Labour's positions weakening

After the local council elections in England (according to the ballots counted in 299 out of the 312 constituencies), Labour lost 468 seats and ceded control over eight local councils. The Conservatives gained 870 seats and are now in control of 38 councils. As a result, the Conservative Party now has 40 per cent of the seats in councils, Labour has 27 per cent and the Liberal Democrats have 26 per cent. Experts have already calculated that the Tories have achieved their best result since 1978 at the council elections.

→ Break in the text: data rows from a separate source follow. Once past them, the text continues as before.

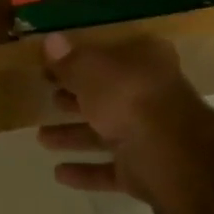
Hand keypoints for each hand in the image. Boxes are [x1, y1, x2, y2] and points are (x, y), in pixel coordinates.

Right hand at [36, 32, 213, 208]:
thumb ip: (70, 60)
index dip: (79, 60)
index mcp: (145, 61)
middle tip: (47, 98)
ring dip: (74, 135)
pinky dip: (86, 170)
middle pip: (107, 95)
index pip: (109, 54)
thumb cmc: (130, 98)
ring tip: (41, 138)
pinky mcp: (145, 171)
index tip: (50, 67)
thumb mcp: (91, 70)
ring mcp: (149, 136)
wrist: (172, 157)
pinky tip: (58, 173)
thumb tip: (51, 41)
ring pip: (105, 133)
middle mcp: (151, 95)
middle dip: (76, 99)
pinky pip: (109, 169)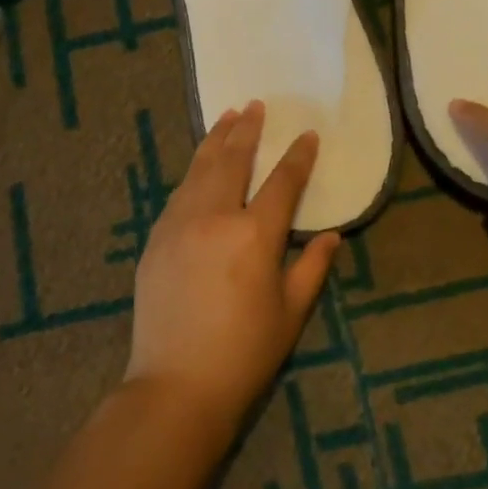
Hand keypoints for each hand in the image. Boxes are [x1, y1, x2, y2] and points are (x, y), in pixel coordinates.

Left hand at [128, 101, 340, 435]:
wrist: (176, 383)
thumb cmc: (244, 352)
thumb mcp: (291, 312)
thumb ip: (312, 267)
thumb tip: (331, 235)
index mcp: (255, 235)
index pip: (282, 183)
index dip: (298, 156)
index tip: (307, 135)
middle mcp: (215, 217)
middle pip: (233, 161)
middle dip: (247, 130)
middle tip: (255, 105)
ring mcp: (179, 224)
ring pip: (199, 169)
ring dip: (215, 140)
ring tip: (226, 116)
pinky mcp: (156, 238)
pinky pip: (178, 193)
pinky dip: (193, 172)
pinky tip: (199, 165)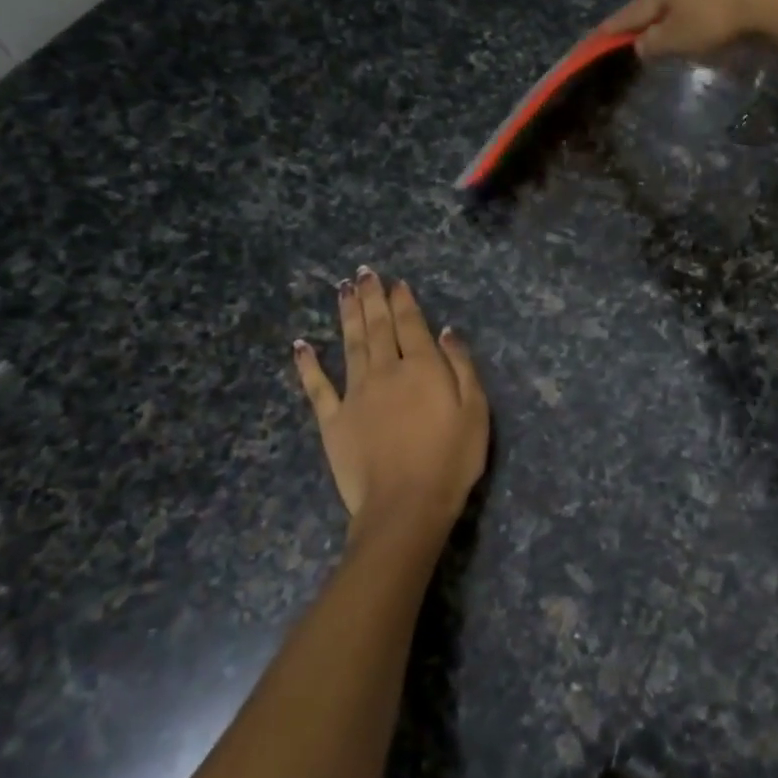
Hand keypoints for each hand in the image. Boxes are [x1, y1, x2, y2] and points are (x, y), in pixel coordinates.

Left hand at [293, 268, 489, 543]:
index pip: (412, 325)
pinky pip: (317, 387)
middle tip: (363, 273)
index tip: (396, 282)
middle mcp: (386, 371)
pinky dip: (308, 364)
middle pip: (378, 327)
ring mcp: (355, 394)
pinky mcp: (333, 420)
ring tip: (342, 290)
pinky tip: (301, 345)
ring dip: (347, 316)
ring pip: (350, 345)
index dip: (403, 301)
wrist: (406, 505)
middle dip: (372, 298)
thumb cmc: (451, 460)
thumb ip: (462, 367)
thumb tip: (447, 331)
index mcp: (422, 368)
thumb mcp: (476, 411)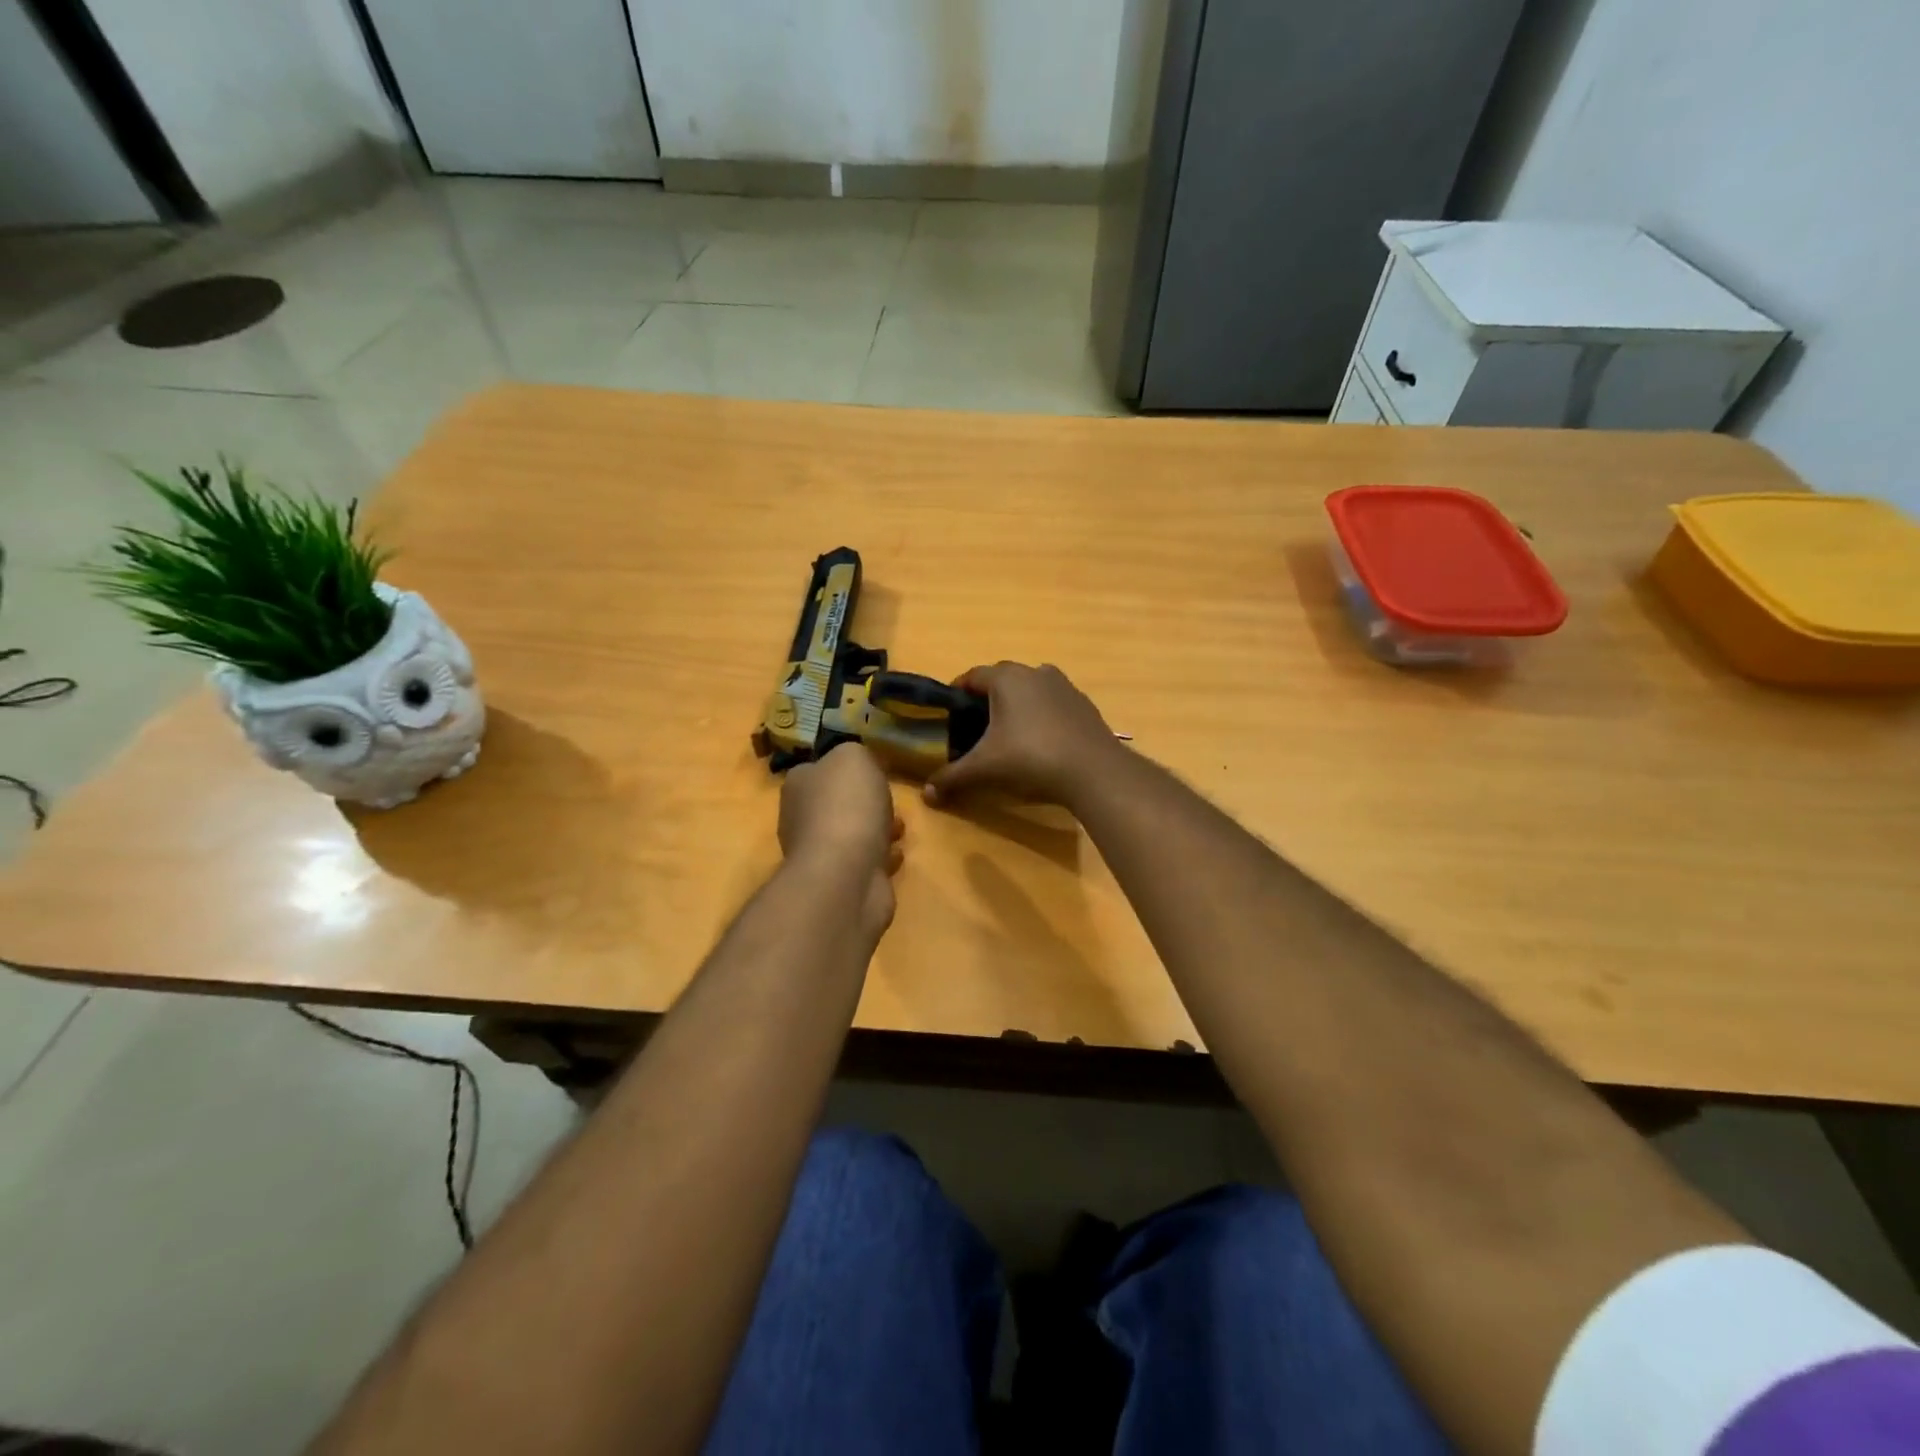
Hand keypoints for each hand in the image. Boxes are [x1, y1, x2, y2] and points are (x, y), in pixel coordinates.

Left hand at [779, 743, 904, 938]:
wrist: (845, 874)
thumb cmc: (847, 806)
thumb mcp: (854, 756)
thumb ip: (855, 753)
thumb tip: (857, 764)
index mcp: (798, 785)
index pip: (818, 769)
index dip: (847, 769)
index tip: (875, 771)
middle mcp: (800, 818)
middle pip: (837, 803)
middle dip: (867, 803)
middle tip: (891, 801)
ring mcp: (818, 854)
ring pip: (852, 834)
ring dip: (878, 830)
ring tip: (900, 829)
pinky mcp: (838, 882)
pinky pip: (863, 862)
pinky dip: (880, 858)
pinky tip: (896, 855)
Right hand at [923, 662, 1122, 811]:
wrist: (1093, 770)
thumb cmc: (1030, 758)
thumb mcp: (985, 769)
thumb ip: (953, 777)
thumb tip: (926, 794)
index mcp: (1007, 678)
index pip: (973, 676)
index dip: (957, 691)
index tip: (948, 710)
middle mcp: (1036, 672)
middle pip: (1003, 679)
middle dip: (987, 698)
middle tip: (975, 724)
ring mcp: (1064, 686)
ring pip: (1031, 689)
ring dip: (1018, 704)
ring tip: (1009, 733)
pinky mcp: (1084, 704)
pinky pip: (1054, 703)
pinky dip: (1043, 716)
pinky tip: (1041, 742)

Commenting on the elections, Tony Blair said that he does not regard the bad performance of Labour as a tragedy. He said that this is a common phenomenon when the popularity of the ruling party declines half-way through the expiration of its mandate. "Some thought that this would be a crashing defeat, but this did not happen," the prime minister said, "A blow is always taken between the general elections, but these results provide a good launchpad for us." As for the position of Labour on the main issue on the agenda, the referendum, while recognizing the victory of the SNP, Blair believes that the majority voted against the region's independence. "We recognize our responsibility before the Scottish and those who voted for our party. This election demonstrated that the people of Scotland do not want the secession idea to become Scotland's national priority," said that statement passed by Labour MPs in Glasgow.

Labour performed even worse in the 2004 elections, but Blair's party still managed to win the parliamentary elections and form the government. Nevertheless, experts believe that the Tories with their young leader David Cameron at the helm are much more active and successful than they were under their three previous leaders. "We are the national party which has the right to speak on behalf of all of Britain," Cameron said, "I believe that we can go forward on the basis of this. The Conservative Party has achieved the results it deserves at the moment and this makes me very happy."  

The next parliamentary elections in the UK are to take place before May 2010. Tony Blair has been the most successful leader in this history of the Labour Party, which has won three elections in a row with him at the helm. However, the government's popularity has fallen sharply in recent years because of Britain's involvement in the Iraqi war and the series of scandals around members of the Cabinet. The most probable successor of Blair as head of government is Chancellor Gordon Brown whose popularity is trailing that of David Cameron. On the results of the local elections Brown made a statement in which he pledged to listen to the British voters and to learn from mistakes.